The pytorch tutorial (https://pytorch.org/tutorials/beginner/blitz/cifar10_tutorial.html#sphx-glr-beginner-blitz-cifar10-tutorial-py) trains a convolutional neural network (CNN) on a CIFAR dataset.

    class Net(nn.Module):
        def __init__(self):
            super(Net, self).__init__()
            self.conv1 = nn.Conv2d(3, 6, 5)
            self.pool = nn.MaxPool2d(2, 2)
            self.conv2 = nn.Conv2d(6, 16, 5)
            self.fc1 = nn.Linear(16 * 5 * 5, 120)
            self.fc2 = nn.Linear(120, 84)
            self.fc3 = nn.Linear(84, 10)

        def forward(self, x):
            x = self.pool(F.relu(self.conv1(x)))
            x = self.pool(F.relu(self.conv2(x)))
            x = x.view(-1, 16 * 5 * 5)
            x = F.relu(self.fc1(x))
            x = F.relu(self.fc2(x))
            x = self.fc3(x)
            return x 

The network looks good except that the very last layer fc3, which predicts the probability of belonging to 10 classes without a softmax. Shouldn't we apply a softmax first to make sure the output of the fc layer is between 0 and 1 and sum before calculating cross-entropy loss?

I tested this by applying the softmax and rerunning, butvthe accuracy dropped to around 35%. This seems counterintuitive. What is the explanation?

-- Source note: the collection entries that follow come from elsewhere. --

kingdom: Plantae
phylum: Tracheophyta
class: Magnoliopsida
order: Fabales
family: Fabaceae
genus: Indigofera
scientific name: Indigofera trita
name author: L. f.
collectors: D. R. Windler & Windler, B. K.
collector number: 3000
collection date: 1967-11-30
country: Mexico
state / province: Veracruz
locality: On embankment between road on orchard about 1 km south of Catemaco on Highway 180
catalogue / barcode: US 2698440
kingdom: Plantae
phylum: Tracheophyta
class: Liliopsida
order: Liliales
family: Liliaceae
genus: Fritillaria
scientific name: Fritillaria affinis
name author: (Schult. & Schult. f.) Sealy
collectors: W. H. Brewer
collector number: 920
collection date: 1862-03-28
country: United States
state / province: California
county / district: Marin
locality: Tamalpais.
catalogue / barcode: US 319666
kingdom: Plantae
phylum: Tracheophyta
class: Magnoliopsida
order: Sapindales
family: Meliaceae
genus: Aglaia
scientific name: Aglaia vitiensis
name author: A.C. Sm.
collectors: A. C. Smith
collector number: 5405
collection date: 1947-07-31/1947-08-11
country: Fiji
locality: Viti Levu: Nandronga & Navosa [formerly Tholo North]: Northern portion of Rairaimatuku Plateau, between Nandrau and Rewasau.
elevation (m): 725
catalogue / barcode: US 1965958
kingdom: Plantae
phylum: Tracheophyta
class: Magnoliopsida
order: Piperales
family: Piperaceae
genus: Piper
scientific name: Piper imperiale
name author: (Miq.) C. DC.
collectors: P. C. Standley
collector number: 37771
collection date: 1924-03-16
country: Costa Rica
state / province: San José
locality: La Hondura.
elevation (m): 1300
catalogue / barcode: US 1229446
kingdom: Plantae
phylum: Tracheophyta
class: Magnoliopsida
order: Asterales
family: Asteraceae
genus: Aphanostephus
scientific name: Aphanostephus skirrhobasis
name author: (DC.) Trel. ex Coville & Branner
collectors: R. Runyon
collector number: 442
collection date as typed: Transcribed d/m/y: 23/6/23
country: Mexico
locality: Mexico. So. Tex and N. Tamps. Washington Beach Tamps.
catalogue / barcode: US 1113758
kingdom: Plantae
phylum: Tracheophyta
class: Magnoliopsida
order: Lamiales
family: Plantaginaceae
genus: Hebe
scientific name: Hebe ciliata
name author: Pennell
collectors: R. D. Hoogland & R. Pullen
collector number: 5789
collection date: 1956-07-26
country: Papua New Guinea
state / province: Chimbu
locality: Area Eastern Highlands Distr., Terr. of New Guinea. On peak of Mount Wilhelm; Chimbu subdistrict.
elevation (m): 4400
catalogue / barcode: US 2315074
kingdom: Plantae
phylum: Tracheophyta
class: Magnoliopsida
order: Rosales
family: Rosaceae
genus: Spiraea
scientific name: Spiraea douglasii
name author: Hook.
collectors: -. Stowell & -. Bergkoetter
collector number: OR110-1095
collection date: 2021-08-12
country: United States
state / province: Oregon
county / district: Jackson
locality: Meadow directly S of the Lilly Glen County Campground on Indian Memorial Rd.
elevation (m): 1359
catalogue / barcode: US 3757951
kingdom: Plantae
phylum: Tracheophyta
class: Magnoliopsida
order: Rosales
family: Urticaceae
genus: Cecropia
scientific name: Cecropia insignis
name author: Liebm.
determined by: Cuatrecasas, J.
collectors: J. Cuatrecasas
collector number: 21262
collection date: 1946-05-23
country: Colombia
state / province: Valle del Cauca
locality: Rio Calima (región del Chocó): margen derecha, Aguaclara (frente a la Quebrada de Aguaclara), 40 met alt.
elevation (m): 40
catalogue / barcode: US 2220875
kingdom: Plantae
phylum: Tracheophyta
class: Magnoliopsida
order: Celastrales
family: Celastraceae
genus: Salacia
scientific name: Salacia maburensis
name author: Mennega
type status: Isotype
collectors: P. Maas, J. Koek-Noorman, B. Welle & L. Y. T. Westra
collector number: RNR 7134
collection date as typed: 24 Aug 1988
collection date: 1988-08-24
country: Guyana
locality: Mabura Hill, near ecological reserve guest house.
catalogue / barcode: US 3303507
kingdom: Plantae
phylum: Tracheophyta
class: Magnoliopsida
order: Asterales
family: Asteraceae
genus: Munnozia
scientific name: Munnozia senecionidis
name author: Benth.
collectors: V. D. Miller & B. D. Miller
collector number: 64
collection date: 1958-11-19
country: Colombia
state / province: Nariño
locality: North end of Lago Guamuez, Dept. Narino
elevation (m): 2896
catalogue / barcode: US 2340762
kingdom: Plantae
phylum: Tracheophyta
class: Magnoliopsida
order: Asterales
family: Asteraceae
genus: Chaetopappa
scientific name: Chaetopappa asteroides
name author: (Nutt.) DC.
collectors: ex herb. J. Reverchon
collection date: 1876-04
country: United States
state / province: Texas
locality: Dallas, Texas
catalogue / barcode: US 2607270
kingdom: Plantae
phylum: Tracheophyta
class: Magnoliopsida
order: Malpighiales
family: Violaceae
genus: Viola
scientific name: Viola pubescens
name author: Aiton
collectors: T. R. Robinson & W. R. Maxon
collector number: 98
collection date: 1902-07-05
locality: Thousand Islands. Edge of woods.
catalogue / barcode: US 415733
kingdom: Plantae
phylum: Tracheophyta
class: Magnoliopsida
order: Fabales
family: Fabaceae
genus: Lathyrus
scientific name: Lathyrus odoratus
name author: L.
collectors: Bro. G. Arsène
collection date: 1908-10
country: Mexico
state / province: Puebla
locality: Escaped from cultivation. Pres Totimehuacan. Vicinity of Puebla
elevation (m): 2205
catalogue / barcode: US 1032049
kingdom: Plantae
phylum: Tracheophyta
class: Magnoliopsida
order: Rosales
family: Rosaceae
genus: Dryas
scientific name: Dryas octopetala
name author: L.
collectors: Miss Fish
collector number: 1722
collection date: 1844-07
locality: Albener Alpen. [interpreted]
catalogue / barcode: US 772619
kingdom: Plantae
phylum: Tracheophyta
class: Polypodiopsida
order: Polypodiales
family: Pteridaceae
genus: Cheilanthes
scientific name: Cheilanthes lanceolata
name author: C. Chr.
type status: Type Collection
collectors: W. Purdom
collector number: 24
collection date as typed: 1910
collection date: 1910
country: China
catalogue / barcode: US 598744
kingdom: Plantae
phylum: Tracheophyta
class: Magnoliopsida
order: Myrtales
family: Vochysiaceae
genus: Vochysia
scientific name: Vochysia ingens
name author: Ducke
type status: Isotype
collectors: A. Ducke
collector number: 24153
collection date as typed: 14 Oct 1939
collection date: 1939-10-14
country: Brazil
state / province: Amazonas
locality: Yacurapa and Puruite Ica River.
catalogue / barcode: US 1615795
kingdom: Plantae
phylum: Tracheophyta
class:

CrossEntropyLoss in PyTorch is already implemented with Softmax:

https://pytorch.org/docs/stable/nn.html#torch.nn.CrossEntropyLoss

This criterion combines nn.LogSoftmax() and nn.NLLLoss() in one single class.

The answer to the second part of your question is a little more complicated. There can be multiple causes for reduction in accuracy. Theoretically speaking, since the softmax layer you added can predict the correct answer in a reasonable accuracy, the following layer should be able to do the same by preserving the maximum value with identity between the last two layers. Although the softmax normalizes those bounded outputs (between 0 and 1) again, it may change the way those are distributed, but still can preserve the maximum and therefore the class that is predicted.

However, in practice, things are a little bit different. When you have a double softmax in the output layer, you basically change the output function in such way that it changes the gradients that are propagated to your network. The softmax with cross entropy is a preferred loss function due to the gradients it produces. You can prove it to yourself by computing the gradients of the cost function, and account for the fact that each "activation" (softmax) is bounded between 0 and 1. The additional softmax "behind" the original one just multiplies the gradients with values between 0 and 1 and thus reducing the value. This affects the updates to the weights. Maybe it can be fixed by changing the learning rate but this is strongly not suggested. Just have one softmax and you're done.
See Michael Nielsen's book, chapter 3 for more profound explanation on that.